*** Opening SELECTED EXTRACT ***
Now later on in the story, this case is in court, either in a preliminary hearing or a trial.  The one gang member who was arrested is the defendant.  The dirt cop is on the stand, and no one in the courtroom knows that he is dirty accept for the defendant and his lawyer.  The court thinks that it's just an honest cop testifying to what happened, and how he happened to be in the right place, at the right time to provide back up, even though off duty.

So the defense lawyer is cross-examining the witness on the stand.  He wants to discredit the witness on the stand, to defend his client.   He knows at the witness is actually lying and is a dirty cop.  But he doesn't want to say this directly cause this will just draw more attention to the truth in the investigation.  So he doesn't want to prove that the witness is in collusion with the defendant cause that will could help the prosecution.  But he wants to suggest it allegedly still, if that makes sense.

So how would a lawyer present discrediting the witness?  He has to tell the court that the witness could have been in collusion with the defendant and was actually there as part of the theoretical blood in that was taking place.  The cop has some events in his past, that suggest he is the type to be recruited by a gang possibly, so how would he discredit the witness to the court, whilst at the same time, not throwing the prosecution any bones?


----------



## Sleepwriter (Jul 25, 2016)

How do you think he would go about discrediting the witness?


----------



## ironpony (Mar 24, 2020)

Well I guess it's not worth bringing up in court, cause a judge is going to want to hear more from the defense on just theories, right?


----------
*** Closing SELECTED EXTRACT ***
TASKS —
(A) Edit the stretch of the courtroom thread from "So the defense" through "that makes sense.", replacing "defense lawyer" with "defense attorney".
(B) According to the courtroom thread, who is the defendant?
*** Opening EXCERPTED DATA ***
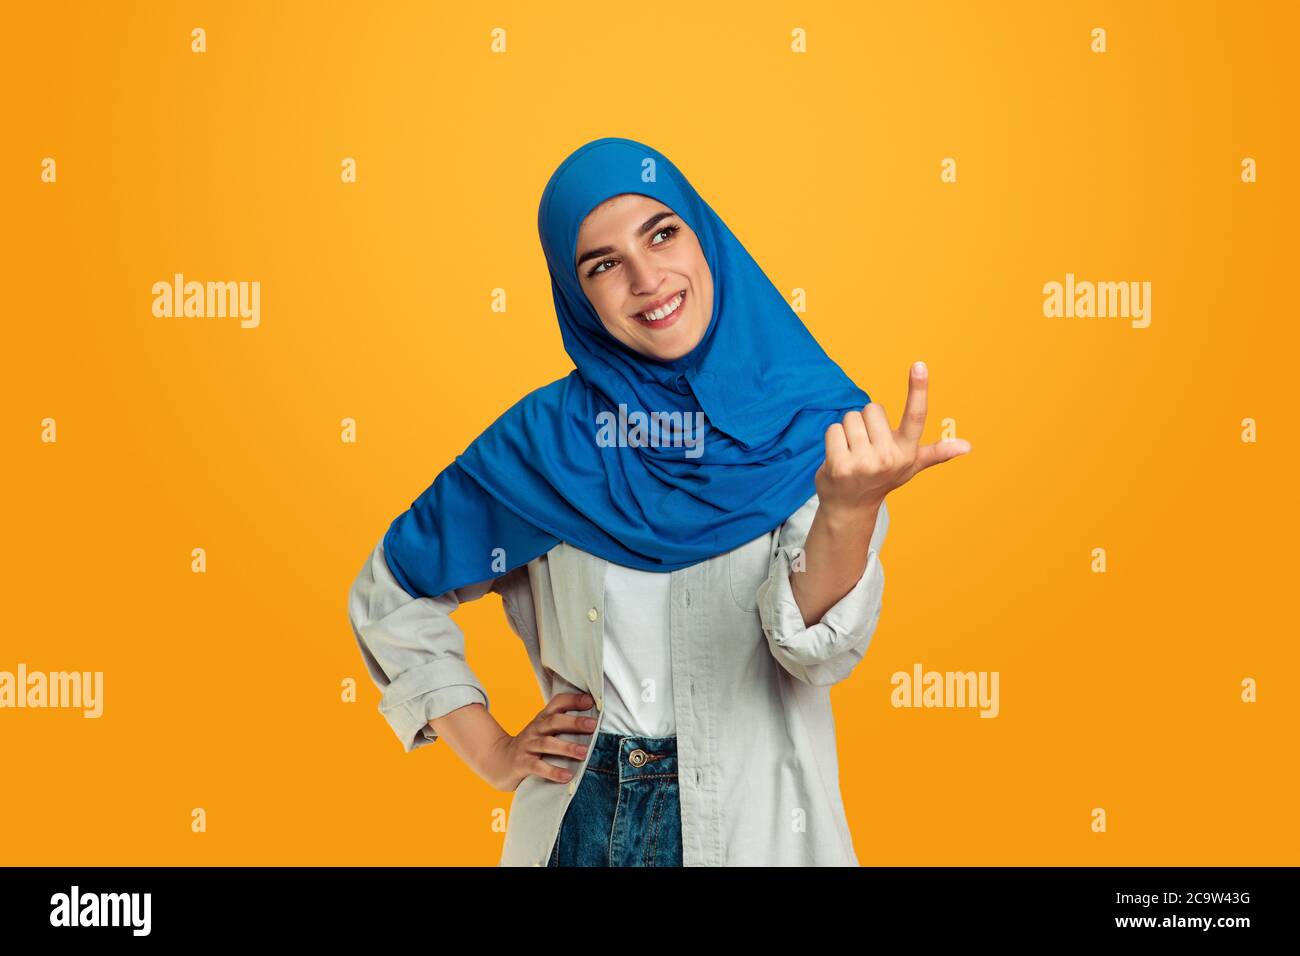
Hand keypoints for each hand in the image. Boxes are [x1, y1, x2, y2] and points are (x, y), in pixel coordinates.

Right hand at [482, 692, 597, 791]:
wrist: (498, 761)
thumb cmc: (530, 745)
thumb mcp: (543, 730)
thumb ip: (562, 724)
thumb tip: (594, 721)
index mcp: (542, 719)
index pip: (557, 703)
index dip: (572, 700)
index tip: (590, 701)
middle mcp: (535, 730)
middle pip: (554, 722)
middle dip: (573, 722)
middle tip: (592, 725)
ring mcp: (528, 747)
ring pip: (547, 744)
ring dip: (567, 747)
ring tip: (584, 752)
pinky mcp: (522, 764)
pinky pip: (538, 767)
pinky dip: (553, 771)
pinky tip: (567, 776)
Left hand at [814, 360, 970, 514]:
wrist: (850, 507)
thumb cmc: (882, 479)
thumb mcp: (910, 465)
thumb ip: (937, 452)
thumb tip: (967, 446)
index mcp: (907, 453)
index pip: (916, 416)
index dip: (918, 389)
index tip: (919, 365)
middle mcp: (887, 459)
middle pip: (871, 409)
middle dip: (866, 422)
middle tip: (865, 446)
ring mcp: (863, 464)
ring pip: (850, 418)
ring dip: (848, 430)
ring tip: (852, 452)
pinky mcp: (839, 466)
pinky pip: (833, 430)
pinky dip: (832, 439)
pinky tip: (838, 457)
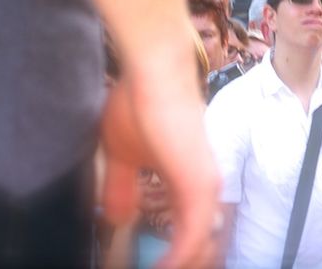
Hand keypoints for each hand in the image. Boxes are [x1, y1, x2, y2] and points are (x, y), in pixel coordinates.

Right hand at [101, 44, 221, 268]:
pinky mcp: (199, 186)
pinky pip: (192, 239)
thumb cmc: (138, 105)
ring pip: (200, 248)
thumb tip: (116, 219)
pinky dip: (177, 260)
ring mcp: (204, 187)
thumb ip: (122, 188)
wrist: (154, 73)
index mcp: (186, 183)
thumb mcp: (122, 156)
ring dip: (179, 265)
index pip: (186, 233)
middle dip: (180, 265)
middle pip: (200, 247)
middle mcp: (202, 189)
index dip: (170, 258)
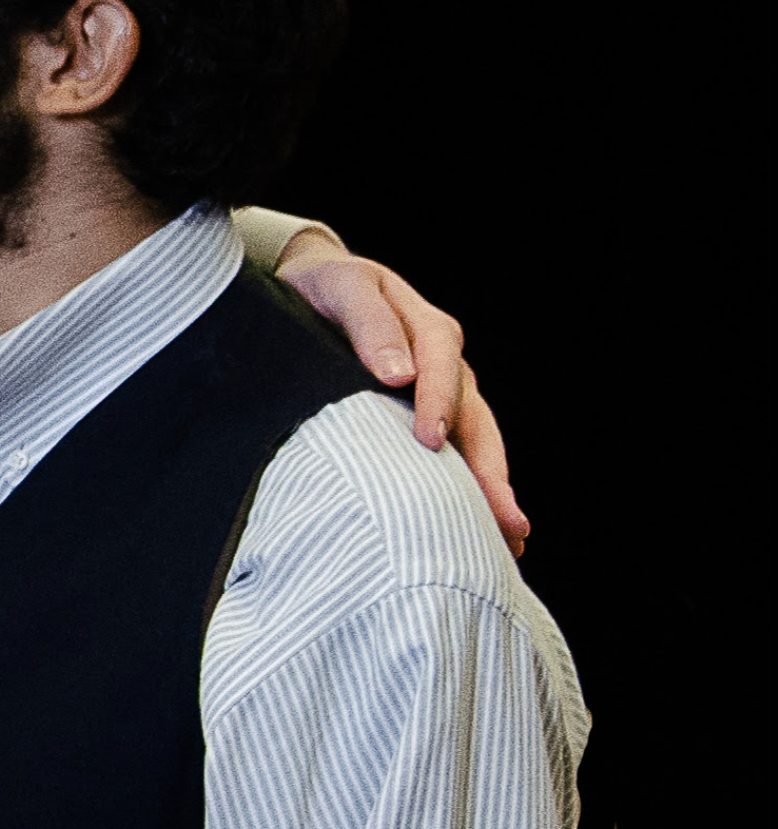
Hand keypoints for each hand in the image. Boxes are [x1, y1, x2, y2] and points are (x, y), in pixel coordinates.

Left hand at [274, 234, 526, 553]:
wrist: (317, 288)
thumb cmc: (326, 288)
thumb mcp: (342, 287)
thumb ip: (368, 322)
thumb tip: (397, 373)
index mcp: (429, 330)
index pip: (442, 367)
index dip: (438, 403)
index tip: (430, 440)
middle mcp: (446, 366)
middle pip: (476, 420)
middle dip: (490, 471)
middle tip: (505, 520)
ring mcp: (445, 396)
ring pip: (476, 445)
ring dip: (491, 492)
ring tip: (511, 541)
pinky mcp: (430, 419)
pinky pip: (457, 456)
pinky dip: (469, 491)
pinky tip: (482, 532)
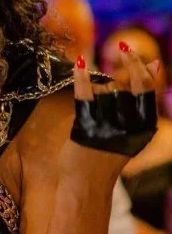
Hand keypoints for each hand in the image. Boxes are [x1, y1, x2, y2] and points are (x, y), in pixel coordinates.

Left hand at [59, 44, 157, 187]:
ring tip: (92, 108)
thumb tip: (154, 64)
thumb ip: (140, 99)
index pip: (146, 88)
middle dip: (113, 82)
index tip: (128, 49)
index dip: (138, 65)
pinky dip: (81, 77)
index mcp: (145, 127)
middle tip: (111, 75)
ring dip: (96, 90)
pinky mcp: (86, 129)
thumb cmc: (107, 153)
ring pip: (103, 90)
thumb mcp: (132, 129)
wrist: (85, 184)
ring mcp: (107, 128)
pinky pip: (84, 94)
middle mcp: (129, 128)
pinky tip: (79, 63)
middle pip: (122, 86)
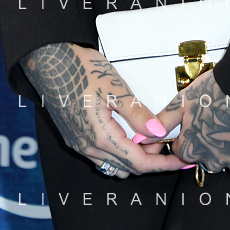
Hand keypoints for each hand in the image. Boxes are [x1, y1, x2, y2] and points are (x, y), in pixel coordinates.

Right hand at [21, 43, 186, 177]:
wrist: (49, 61)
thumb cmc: (80, 70)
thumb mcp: (114, 88)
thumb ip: (137, 114)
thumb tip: (159, 131)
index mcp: (100, 137)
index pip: (138, 163)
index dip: (162, 164)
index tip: (180, 160)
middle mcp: (87, 147)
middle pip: (127, 167)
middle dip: (150, 159)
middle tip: (166, 141)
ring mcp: (78, 144)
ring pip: (112, 165)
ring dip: (133, 157)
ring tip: (148, 137)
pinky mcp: (74, 137)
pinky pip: (100, 156)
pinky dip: (118, 152)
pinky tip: (127, 135)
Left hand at [153, 70, 229, 172]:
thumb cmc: (217, 89)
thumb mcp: (183, 102)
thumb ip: (163, 122)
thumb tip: (143, 136)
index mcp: (193, 148)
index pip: (181, 150)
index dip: (186, 134)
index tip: (195, 121)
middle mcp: (214, 161)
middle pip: (204, 155)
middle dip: (206, 140)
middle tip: (214, 116)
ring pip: (226, 157)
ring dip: (226, 144)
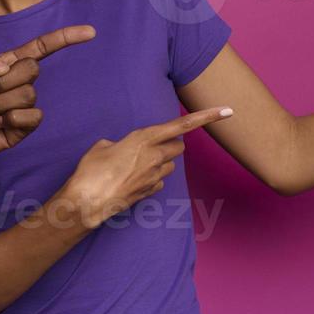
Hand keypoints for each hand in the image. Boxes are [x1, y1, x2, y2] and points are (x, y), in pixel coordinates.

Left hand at [0, 25, 96, 166]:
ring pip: (28, 95)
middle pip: (32, 70)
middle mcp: (17, 84)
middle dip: (1, 80)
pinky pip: (32, 117)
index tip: (91, 32)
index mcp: (6, 64)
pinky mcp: (20, 130)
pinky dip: (9, 118)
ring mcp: (20, 107)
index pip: (42, 48)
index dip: (65, 38)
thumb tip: (4, 66)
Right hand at [55, 106, 233, 230]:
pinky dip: (151, 179)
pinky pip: (159, 182)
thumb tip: (120, 148)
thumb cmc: (90, 171)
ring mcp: (154, 177)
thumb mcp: (101, 146)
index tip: (227, 111)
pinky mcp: (150, 192)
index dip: (207, 117)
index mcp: (143, 139)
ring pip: (170, 165)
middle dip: (171, 145)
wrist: (86, 202)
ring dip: (160, 162)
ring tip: (136, 165)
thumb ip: (118, 143)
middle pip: (179, 147)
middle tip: (153, 145)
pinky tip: (132, 180)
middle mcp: (154, 157)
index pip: (182, 125)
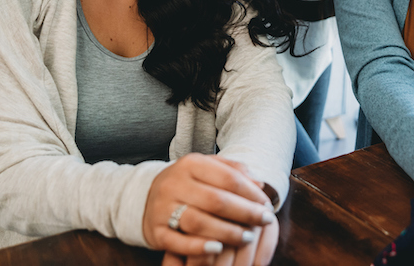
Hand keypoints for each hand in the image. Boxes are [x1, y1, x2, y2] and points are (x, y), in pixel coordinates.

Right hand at [142, 153, 275, 261]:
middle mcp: (174, 183)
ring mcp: (162, 207)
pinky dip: (199, 247)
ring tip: (248, 237)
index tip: (267, 203)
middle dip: (245, 212)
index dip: (251, 192)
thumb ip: (233, 171)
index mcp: (190, 164)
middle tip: (265, 221)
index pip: (228, 178)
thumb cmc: (188, 183)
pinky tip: (218, 249)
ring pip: (199, 221)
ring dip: (227, 232)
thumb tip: (259, 182)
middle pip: (216, 200)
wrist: (146, 197)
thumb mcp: (208, 169)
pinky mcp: (155, 231)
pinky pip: (178, 242)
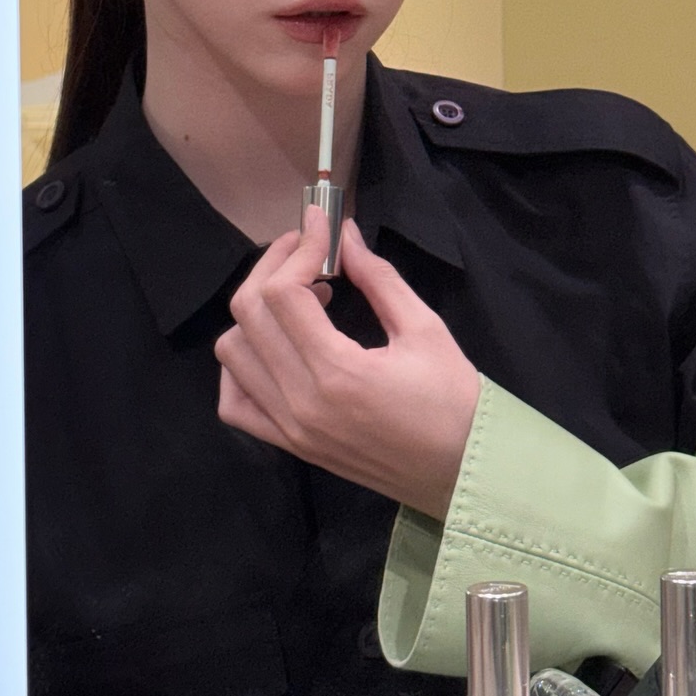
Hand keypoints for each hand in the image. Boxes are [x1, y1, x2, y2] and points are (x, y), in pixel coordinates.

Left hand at [215, 211, 480, 519]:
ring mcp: (289, 428)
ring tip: (300, 295)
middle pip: (249, 314)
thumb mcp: (425, 329)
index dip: (300, 247)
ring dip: (256, 311)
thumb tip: (345, 235)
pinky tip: (275, 343)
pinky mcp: (290, 444)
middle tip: (307, 246)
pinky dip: (242, 364)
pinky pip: (236, 402)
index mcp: (337, 373)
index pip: (285, 293)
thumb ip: (379, 278)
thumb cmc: (453, 400)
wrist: (462, 472)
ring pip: (233, 353)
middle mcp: (300, 403)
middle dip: (273, 265)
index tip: (321, 223)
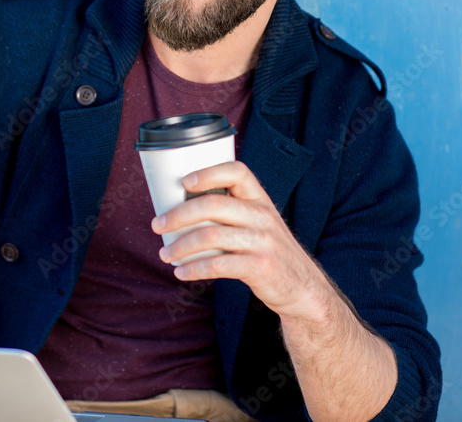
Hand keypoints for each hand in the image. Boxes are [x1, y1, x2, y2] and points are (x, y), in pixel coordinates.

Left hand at [151, 160, 330, 318]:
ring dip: (180, 246)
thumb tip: (182, 210)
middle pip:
*** Closing EXCERPTED DATA ***
ANSWERS BY TASK —
(A)
So the defense attorney is cross-examining the witness on the stand.  He wants to discredit the witness on the stand, to defend his client.   He knows at the witness is actually lying and is a dirty cop.  But he doesn't want to say this directly cause this will just draw more attention to the truth in the investigation.  So he doesn't want to prove that the witness is in collusion with the defendant cause that will could help the prosecution.  But he wants to suggest it allegedly still, if that makes sense.

(B) The one gang member who was arrested.